Dans la province du Yagha, au nord-est du Burkina Faso, les habitants des communes de Sebba et Solhan vivent dans la peur constante. Sous la menace permanente des groupes jihadistes qui sévissent dans la région, ils ont décidé de faire entendre leur voix. Ce mardi, une manifestation a été organisée devant le haut-commissariat de Sebba pour réclamer un renforcement de la sécurité et un meilleur approvisionnement des localités assiégées.
Des communes sous blocus, dépendantes des convois militaires
Depuis plusieurs mois, Sebba et Solhan sont coupées du monde, encerclées par les groupes armés affiliés à Al-Qaïda et à l’État islamique. Les populations ne survivent que grâce aux convois de ravitaillement escortés par l’armée, qui parviennent à rallier ces communes au péril de leur vie. Les derniers vivres et produits de première nécessité sont arrivés il y a six mois, et les stocks s’amenuisent dangereusement.
Les attaques incessantes des jihadistes sur les axes routiers compromettent gravement la sécurité alimentaire et les conditions de vie des habitants. Selon une source proche du dossier, la situation est particulièrement préoccupante à Solhan, théâtre d’un effroyable massacre en juin 2021 qui avait coûté la vie à 132 personnes.
L’éducation et la santé touchées de plein fouet
Au-delà des pénuries de nourriture et de biens essentiels, c’est tout le système éducatif et sanitaire qui est paralysé par l’insécurité. Comme le souligne Ali Diallo, un lycéen ayant participé à la manifestation, les établissements scolaires de Sebba et Solhan n’ont pas rouvert leurs portes depuis la rentrée, il y a deux mois. Une génération sacrifiée, privée d’instruction et d’avenir.
Dans les centres de santé, le manque de médicaments et de personnels soignants qualifiés se fait cruellement sentir. Une association locale de femmes alerte sur le nombre croissant de décès de patients, faute de moyens pour les soigner. L’accès à l’eau potable est également un défi quotidien pour les habitants.
Un appel à l’aide désespéré face à la menace jihadiste
À travers cette manifestation, les populations de Sebba et Solhan lancent un cri d’alarme aux autorités burkinabè. Elles réclament un renforcement significatif du dispositif sécuritaire pour les protéger des attaques sanglantes et des représailles des groupes armés. L’arrivée d’un nouveau convoi de ravitaillement au mois de novembre est également une priorité absolue pour éviter une catastrophe humanitaire.
Mais au-delà de ces mesures d’urgence, c’est une véritable stratégie de lutte contre le terrorisme qui doit être mise en place au Burkina Faso. Depuis 2015, les violences jihadistes ont fait plus de 26 000 morts et des centaines de milliers de déplacés à travers le pays. Malgré l’intervention militaire française de l’opération Barkhane et les efforts des forces armées nationales, la situation sécuritaire ne cesse de se dégrader.

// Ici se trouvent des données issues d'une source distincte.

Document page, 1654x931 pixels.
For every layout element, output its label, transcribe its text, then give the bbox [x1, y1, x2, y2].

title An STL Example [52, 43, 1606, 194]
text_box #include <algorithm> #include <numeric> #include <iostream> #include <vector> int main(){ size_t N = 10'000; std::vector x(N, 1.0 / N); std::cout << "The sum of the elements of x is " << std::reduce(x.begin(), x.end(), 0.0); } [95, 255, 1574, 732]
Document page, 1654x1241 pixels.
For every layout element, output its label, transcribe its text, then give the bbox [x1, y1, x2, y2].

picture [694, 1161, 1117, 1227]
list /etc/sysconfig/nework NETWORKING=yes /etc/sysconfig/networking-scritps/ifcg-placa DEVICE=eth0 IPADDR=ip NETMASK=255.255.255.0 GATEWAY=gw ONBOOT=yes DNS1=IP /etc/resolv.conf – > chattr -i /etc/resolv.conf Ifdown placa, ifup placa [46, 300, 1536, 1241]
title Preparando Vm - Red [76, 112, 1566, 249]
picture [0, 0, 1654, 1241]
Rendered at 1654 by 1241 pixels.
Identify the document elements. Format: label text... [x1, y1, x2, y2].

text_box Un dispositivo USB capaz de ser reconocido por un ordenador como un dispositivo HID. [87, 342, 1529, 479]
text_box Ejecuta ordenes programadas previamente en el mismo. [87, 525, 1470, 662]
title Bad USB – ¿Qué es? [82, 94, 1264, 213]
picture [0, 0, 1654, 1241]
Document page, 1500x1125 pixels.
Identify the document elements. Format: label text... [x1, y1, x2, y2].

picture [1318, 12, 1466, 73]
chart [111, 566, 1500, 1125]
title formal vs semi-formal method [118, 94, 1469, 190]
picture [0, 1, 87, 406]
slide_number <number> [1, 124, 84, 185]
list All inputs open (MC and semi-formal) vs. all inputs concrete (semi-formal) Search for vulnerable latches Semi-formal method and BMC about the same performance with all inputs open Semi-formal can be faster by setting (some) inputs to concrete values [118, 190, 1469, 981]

Le coup d’État de septembre 2022, qui a porté au pouvoir le capitaine Ibrahim Traoré, avait suscité un immense espoir au sein de la population. Mais un an plus tard, plus de 13 500 personnes ont encore perdu la vie dans des attentats et des massacres. Les manifestants de Sebba attendent des actes forts du nouveau régime pour endiguer l’expansion de la mouvance jihadiste et ramener la paix dans les régions martyrisées du nord et de l’est.
Car derrière les revendications sécuritaires et les besoins de ravitaillement, c’est le désir de vivre dignement et de retrouver une existence normale qui s’exprime. Les habitants de Sebba et Solhan, comme tous les Burkinabè, aspirent à un quotidien libéré de la peur et de la violence. Un quotidien où les enfants peuvent aller à l’école, où les malades sont soignés, où l’eau coule aux fontaines. Des droits fondamentaux bafoués par les groupes jihadistes, et que l’État se doit de garantir à tous ses citoyens.
Cette manifestation est un appel solennel lancé au gouvernement et à la communauté internationale. Le Burkina Faso a plus que jamais besoin d’une mobilisation générale pour venir à bout de la pieuvre jihadiste qui gangrène le pays. Chaque jour qui passe aggrave le bilan humain et fragilise davantage le tissu social et économique national. Le temps presse, les vies de milliers de Burkinabè sont en jeu.